Entries shown:
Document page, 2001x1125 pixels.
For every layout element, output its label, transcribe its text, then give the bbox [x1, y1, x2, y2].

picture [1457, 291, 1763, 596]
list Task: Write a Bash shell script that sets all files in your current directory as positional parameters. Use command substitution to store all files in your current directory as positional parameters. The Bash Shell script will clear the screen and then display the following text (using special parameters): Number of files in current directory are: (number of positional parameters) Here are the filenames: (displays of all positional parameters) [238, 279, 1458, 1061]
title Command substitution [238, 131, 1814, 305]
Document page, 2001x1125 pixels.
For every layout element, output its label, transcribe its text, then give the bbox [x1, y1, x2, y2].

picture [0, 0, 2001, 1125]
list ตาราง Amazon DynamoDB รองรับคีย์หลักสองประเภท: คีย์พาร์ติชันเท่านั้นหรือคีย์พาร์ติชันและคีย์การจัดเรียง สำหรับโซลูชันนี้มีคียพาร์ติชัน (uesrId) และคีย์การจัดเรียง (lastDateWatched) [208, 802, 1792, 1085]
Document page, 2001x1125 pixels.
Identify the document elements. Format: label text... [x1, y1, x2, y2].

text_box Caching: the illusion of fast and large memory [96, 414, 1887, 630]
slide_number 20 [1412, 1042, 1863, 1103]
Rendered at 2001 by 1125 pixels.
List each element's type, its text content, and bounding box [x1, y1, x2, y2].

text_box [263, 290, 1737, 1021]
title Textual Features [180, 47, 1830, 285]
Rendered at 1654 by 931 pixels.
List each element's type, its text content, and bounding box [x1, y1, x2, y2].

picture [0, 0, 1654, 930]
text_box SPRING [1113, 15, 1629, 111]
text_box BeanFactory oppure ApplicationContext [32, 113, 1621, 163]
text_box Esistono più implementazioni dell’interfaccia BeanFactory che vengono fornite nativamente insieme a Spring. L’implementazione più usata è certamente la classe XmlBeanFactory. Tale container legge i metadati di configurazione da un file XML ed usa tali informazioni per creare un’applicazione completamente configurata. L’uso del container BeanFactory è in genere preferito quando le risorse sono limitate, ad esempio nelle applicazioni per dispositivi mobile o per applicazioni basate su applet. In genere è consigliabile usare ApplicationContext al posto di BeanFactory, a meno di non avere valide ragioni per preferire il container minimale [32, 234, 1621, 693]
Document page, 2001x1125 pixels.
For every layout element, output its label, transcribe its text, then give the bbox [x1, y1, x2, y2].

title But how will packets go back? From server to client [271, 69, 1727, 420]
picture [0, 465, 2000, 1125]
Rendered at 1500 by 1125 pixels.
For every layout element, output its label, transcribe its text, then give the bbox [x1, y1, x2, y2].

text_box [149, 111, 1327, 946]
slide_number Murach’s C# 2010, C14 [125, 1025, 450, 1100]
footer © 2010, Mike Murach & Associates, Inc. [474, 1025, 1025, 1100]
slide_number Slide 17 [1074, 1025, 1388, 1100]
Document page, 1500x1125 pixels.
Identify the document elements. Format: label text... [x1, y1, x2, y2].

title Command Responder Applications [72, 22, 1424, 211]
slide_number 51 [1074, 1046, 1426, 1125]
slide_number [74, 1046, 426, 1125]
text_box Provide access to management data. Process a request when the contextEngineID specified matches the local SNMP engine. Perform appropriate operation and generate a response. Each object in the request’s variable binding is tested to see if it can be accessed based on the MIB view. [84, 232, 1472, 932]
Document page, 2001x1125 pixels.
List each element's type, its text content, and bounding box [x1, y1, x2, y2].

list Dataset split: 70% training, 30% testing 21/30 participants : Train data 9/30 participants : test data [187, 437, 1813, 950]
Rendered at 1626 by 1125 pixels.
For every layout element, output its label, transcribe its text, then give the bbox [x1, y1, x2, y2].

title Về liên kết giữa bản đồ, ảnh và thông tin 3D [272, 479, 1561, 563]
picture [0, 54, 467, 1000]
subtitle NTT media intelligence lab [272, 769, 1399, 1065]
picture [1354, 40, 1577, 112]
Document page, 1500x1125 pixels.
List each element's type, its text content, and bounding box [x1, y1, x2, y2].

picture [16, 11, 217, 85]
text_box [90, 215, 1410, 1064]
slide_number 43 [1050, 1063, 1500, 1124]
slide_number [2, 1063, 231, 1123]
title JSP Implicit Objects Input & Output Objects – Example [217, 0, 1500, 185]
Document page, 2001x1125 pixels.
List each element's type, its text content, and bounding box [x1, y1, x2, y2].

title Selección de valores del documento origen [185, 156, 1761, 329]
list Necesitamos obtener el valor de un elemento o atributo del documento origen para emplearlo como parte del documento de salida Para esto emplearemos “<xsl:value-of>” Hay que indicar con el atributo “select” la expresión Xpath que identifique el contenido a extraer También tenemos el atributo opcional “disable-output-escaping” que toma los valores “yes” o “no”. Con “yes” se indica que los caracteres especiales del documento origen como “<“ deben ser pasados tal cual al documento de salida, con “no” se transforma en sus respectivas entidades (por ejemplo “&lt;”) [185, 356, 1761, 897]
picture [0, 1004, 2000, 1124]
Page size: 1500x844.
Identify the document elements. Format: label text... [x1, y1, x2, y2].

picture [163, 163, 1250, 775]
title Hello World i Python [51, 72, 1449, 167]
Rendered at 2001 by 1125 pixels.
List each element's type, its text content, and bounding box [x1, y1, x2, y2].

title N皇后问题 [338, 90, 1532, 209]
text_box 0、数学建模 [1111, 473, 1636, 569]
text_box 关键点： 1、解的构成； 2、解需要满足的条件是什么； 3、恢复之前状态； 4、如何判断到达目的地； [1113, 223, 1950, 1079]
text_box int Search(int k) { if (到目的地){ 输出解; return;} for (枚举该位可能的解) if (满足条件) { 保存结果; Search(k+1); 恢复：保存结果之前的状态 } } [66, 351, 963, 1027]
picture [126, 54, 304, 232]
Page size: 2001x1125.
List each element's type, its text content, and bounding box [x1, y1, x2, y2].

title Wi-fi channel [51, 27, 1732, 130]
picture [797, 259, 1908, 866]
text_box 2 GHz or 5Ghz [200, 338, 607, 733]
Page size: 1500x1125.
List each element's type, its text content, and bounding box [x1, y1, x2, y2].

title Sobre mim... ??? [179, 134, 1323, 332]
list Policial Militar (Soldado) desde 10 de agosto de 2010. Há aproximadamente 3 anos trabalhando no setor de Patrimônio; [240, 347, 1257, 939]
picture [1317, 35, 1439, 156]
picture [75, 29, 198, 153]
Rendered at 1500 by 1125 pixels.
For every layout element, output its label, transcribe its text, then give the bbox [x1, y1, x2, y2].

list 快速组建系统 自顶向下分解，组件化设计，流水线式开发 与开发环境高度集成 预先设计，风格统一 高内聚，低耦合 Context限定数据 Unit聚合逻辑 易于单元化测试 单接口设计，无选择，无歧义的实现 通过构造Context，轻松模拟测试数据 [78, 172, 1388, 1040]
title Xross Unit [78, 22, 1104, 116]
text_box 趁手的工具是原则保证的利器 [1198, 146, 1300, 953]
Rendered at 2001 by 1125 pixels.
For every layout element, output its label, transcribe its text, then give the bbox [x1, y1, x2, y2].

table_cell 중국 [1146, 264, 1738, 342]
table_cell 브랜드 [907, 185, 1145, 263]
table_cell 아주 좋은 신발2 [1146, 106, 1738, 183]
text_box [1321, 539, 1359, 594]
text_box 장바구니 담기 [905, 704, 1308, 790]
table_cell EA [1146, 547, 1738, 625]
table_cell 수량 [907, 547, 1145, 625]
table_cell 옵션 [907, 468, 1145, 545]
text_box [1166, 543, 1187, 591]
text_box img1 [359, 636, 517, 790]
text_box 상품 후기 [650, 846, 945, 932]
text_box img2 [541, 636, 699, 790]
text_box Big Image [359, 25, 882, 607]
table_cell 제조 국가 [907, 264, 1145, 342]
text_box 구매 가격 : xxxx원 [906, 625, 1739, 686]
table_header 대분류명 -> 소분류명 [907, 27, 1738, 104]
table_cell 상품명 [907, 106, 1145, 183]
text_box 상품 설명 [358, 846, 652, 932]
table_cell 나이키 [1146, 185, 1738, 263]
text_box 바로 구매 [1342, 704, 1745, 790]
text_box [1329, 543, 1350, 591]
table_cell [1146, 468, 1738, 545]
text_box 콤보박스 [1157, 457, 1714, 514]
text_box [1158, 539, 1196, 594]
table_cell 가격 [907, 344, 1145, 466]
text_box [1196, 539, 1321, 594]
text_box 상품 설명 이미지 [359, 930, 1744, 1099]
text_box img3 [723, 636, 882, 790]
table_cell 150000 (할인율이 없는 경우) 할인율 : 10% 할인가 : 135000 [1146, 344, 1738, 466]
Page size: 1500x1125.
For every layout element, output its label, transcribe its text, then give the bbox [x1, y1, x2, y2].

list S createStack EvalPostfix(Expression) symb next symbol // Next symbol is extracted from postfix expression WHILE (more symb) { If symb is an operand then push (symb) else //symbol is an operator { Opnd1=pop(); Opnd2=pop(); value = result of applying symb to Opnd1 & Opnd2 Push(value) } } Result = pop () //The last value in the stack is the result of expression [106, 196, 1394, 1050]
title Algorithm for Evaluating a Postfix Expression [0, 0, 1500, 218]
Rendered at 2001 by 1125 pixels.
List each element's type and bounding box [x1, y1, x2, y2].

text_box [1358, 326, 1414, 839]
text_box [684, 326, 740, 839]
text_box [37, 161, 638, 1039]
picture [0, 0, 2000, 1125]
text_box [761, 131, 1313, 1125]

Problem description:
Within the listing, how many lines include the string "size"? Supply the number and no further words.

Written reply:
4